Миниатюры
Опубликовано в журнале Иерусалимский журнал, номер 50, 2015
* * *
Меня отчаянно удивляет Израиль
близостью всей этой исторической махины.
Вот идет, скажем, старик Бенцион – шлепанцы, легкомысленная рубашка, на кепке
написано «Школа Гамла, седьмой класс». Идет, матерится,
потому что Дима из русского магазина что-то там делает не то, по его мнению, с кибуцными продуктами. А между тем Бенцион –
Герой Советского Союза, бронетанковый генерал, у которого в 70-е годы местные вояки консультировались.
Или вот старуха Хедва,
она из польских, характер у нее – не дай бог, и пять собачек держит. А
оказывается, она «халуца» – это из тех, кто
первые кибуцы возводил на Кинерете, вслед за легендарным
кибуцем Дгания. Их вообще тут на весь околоток
осталось пять человек. Всем за девяносто.
А еще старик Авигдор –
у него на бицепсе татуировка «Лехи».
«Махровый террорист», «банда
Штерна», они тут англичан положили больше, чем при Ипре.
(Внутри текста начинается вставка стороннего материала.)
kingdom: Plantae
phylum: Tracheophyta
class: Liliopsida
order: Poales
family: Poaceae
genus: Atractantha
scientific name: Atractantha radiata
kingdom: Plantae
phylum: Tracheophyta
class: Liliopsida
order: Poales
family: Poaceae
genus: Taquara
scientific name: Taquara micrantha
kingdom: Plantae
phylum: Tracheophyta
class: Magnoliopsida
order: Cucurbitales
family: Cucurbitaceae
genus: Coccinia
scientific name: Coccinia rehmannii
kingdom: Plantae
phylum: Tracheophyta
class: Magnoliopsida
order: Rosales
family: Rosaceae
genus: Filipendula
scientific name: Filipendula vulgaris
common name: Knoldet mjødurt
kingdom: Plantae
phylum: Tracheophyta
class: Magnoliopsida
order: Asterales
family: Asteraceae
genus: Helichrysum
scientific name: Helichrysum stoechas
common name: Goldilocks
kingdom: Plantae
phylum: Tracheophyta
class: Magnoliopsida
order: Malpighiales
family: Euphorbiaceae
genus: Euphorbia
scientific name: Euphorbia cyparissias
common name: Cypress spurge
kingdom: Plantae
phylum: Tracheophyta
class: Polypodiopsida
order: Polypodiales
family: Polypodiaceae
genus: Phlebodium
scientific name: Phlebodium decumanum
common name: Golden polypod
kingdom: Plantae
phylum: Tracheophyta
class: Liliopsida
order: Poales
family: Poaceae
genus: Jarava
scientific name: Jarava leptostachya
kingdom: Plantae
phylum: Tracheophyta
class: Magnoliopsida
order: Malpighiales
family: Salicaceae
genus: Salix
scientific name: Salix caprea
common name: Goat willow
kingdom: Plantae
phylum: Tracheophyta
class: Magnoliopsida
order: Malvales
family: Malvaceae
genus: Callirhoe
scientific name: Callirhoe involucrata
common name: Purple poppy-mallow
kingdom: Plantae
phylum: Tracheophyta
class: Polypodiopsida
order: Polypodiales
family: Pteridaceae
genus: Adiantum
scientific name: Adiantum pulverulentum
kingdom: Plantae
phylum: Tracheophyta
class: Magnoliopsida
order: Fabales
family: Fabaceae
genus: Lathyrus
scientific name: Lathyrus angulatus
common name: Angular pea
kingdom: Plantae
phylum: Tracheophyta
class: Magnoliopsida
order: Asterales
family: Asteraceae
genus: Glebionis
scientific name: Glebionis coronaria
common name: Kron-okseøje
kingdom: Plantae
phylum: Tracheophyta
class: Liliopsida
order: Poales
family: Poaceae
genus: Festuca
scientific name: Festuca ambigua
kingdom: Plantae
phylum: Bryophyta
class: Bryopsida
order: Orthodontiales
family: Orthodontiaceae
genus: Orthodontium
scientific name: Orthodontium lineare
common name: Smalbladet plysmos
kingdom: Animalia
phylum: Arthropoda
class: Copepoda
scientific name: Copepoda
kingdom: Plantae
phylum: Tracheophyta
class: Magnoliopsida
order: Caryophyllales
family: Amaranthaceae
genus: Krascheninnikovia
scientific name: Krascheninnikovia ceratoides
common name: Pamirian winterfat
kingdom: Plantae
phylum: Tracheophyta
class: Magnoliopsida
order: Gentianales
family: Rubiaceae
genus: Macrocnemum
Или вот эти старики с номерами на
руках, а особенно старик Николай Шмулиевич – когда
Белла Шапиро закричала в клубе: «Узники Освенцима, прошу пройти в зал! А вы,
Николай Шмулиевич, чего же не идете?», он ответил: «А
я не знаю – или мне идти: я не был в Освенциме, я был в Бухенвальде и
Треблинке».
Или старуха Ханна из аптеки,
которая сказала мне: «Вот вы Сталина не любите, а он нас, поляков, в 48-м году
выпустил. А Гомулка в Польшу не впустил. И вот Гомулка-то и есть настоящий Гитлер».
А есть еще не старик, а такой себе дядька под шестьдесят, на заводе воды работает. Его отца,
тренера израильской сборной по самбо, в 1972 году расстреляли в Мюнхене
палестинские бандиты.
И это только наше тихое село.
* * *
Исаак Михайлович возле русского
магазина сидит опять в тенечке, сам с собой в
маленькие шахматы играет, бубнит что-то под нос. Собака его Боба в пыли лежит,
язык набок.
Говорит мне, что вчера в клубе
«Золотой возраст» два события было.
Первое – пришел религиозный
старик Шварцман. Второе – он же, Шварцман, «с людьми поговорил».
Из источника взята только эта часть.